Consecutive indoor room images:
******

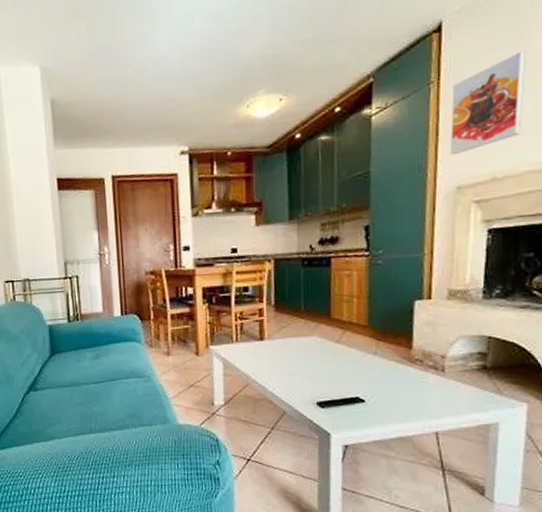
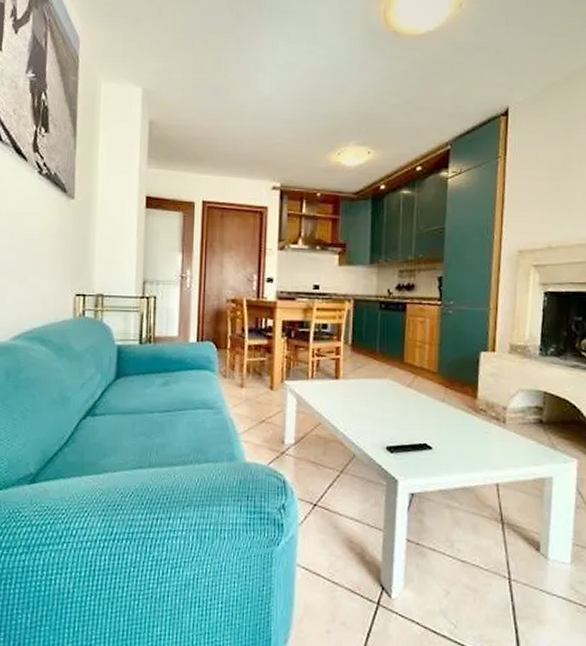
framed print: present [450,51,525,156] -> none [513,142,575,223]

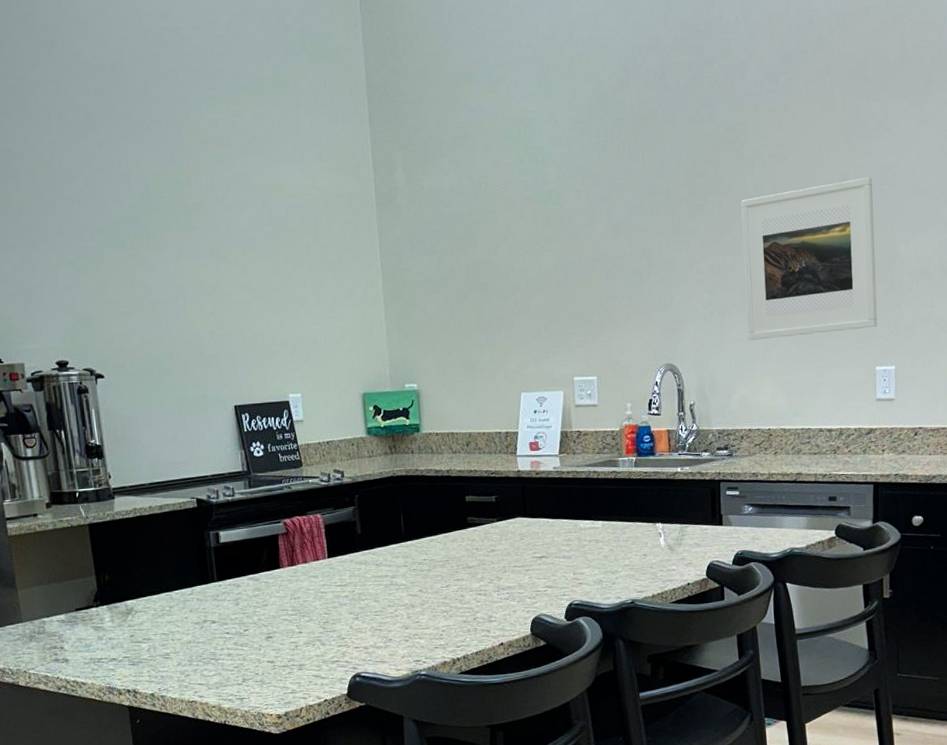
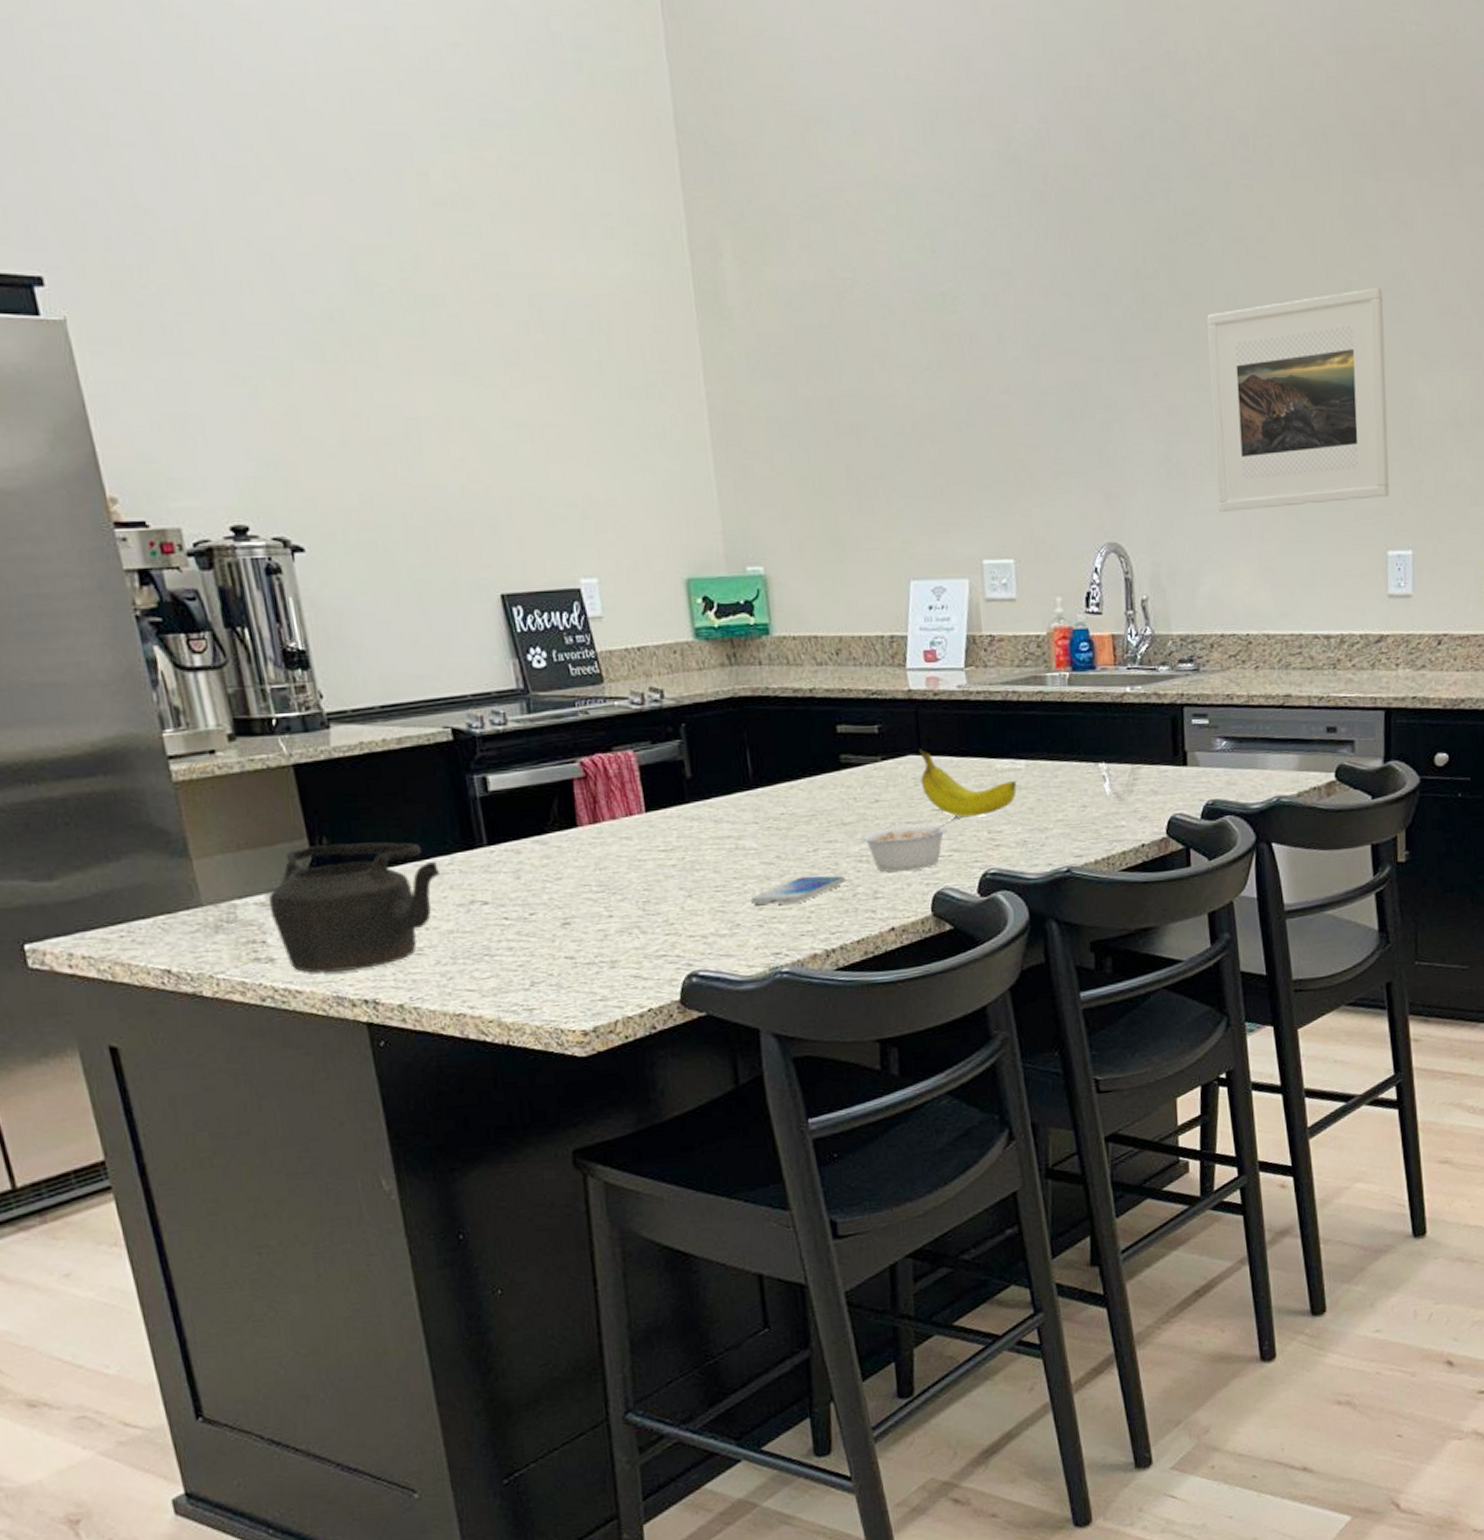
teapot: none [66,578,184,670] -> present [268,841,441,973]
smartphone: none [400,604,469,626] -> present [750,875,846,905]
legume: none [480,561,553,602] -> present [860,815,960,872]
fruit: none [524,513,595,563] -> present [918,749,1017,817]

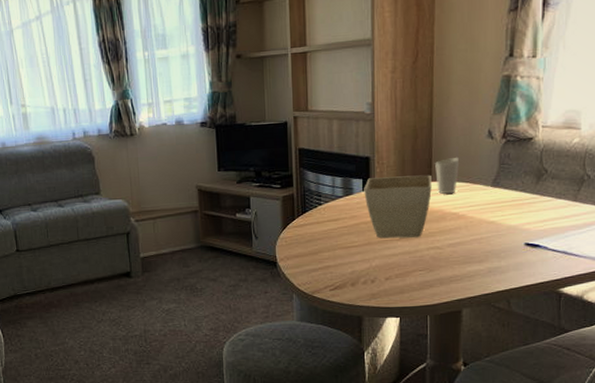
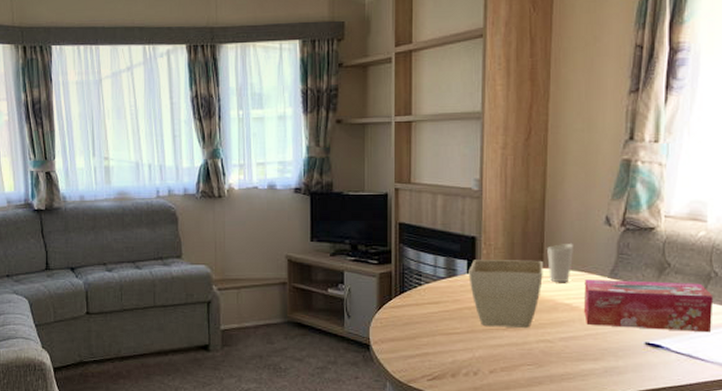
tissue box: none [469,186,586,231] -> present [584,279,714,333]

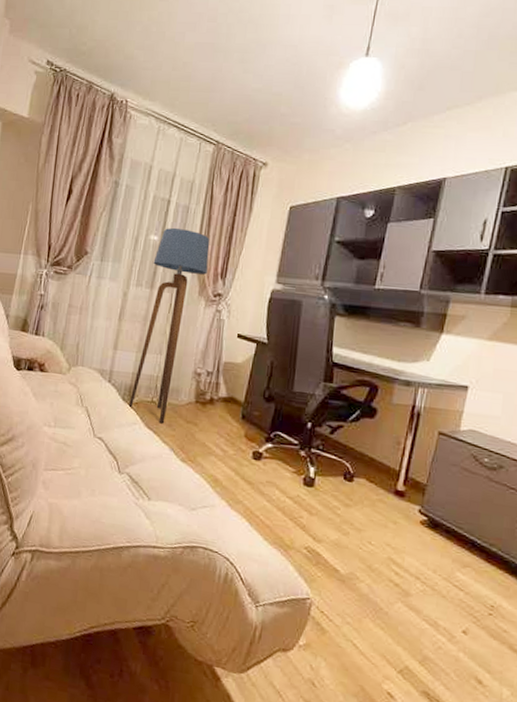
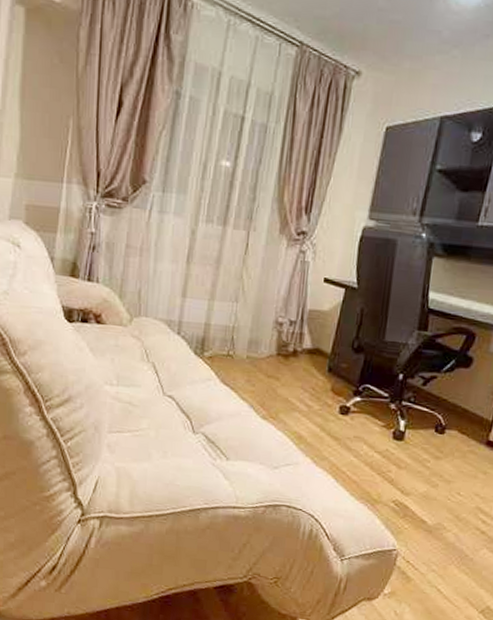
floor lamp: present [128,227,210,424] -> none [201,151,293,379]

******

Description of the task —
Reproduce the entries above word for word. Pictures stay out.

Output for this exercise —
framed print: present [450,51,525,156] -> none [513,142,575,223]

teapot: none [66,578,184,670] -> present [268,841,441,973]
smartphone: none [400,604,469,626] -> present [750,875,846,905]
legume: none [480,561,553,602] -> present [860,815,960,872]
fruit: none [524,513,595,563] -> present [918,749,1017,817]

tissue box: none [469,186,586,231] -> present [584,279,714,333]

floor lamp: present [128,227,210,424] -> none [201,151,293,379]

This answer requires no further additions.